Consistently, numerous individuals are harmed from mishaps
or assaults that happen in parking areas. As an open access public place, premises liability laws must
be addressed by proprietors of parking lots and garages. Individuals assume a
specific level of security in a parking area. In the event that carelessness
with respect to the parking lot or garage proprietor, the proprietor might be
considered responsible for the harms that originate from that damage. Law Offices of Jason L. McCoy, LLC is glad
to examine the obligation of the landowner of the parking lots and garages, and
how our Vernon, New Haven, Waterbury and Hartford clients can guarantee they
are legitimately compensated for harms occurring at fault of the proprietors’
negligence in parking lots and/or parking garage.
Obligation of Care
Premises liability laws have been based on the understanding
that property owners must comply to a specific legitimate obligation of care.
Those that are at the owner’s premises as a customer or guest of a tenant are
known under CT law as invitees, and are owed the highest duty under CT law.
This duty requires the landowner to inspect their property for latent defects,
provide warnings of defects, and maintain their property to make it reasonably
safe. Failure to this exposes the landowner to liability to the invitee under
the law. You are presumed to use all due care under Connecticut Law as an invitee.
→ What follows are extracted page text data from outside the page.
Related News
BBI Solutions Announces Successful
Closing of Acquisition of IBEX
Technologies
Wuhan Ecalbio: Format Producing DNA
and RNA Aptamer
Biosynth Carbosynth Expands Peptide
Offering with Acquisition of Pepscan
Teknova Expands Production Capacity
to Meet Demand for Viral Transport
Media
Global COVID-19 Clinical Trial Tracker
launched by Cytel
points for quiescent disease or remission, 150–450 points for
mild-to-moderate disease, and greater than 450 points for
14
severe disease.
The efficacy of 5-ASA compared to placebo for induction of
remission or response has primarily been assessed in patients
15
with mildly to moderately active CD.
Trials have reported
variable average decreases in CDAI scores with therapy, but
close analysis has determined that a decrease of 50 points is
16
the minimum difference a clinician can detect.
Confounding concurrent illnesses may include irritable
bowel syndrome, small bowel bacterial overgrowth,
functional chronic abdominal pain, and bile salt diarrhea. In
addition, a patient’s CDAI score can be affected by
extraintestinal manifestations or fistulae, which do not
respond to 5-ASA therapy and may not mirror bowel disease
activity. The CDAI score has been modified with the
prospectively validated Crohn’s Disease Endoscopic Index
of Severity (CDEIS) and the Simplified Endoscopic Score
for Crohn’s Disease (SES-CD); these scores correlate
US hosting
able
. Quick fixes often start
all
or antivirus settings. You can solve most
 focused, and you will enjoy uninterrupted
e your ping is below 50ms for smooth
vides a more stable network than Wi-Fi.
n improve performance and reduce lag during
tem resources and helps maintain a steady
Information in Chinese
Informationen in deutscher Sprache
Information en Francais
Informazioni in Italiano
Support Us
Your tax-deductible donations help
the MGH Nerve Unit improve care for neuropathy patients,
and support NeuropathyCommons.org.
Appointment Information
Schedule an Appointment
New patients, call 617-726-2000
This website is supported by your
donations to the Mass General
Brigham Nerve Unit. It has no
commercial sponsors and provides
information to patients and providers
These premises liability laws apply to all territories of
the property, including the parking area. The landowner owed a non-delegable
duty to maintain their property and cannot pass off this responsibility to
those it hires to do work there.
Parking Area Hazards
Mishaps are normal in parking garages. There are numerous
components that can add to these. Probably the most widely recognized parking area perils
include:
Poor Lighting: A dim/dark parking area can be a hazardous
place. Poor lighting frequently adds to mis-steps and falls. Poor lighting is
likewise perfect for criminal action, as it makes it easier to slip around in
the shadows. Subsequently, poor lighting expands the danger of burglary and
physical assault, exposing the landowner to a separate claim for negligently
failing to provide adequate security for its invitees.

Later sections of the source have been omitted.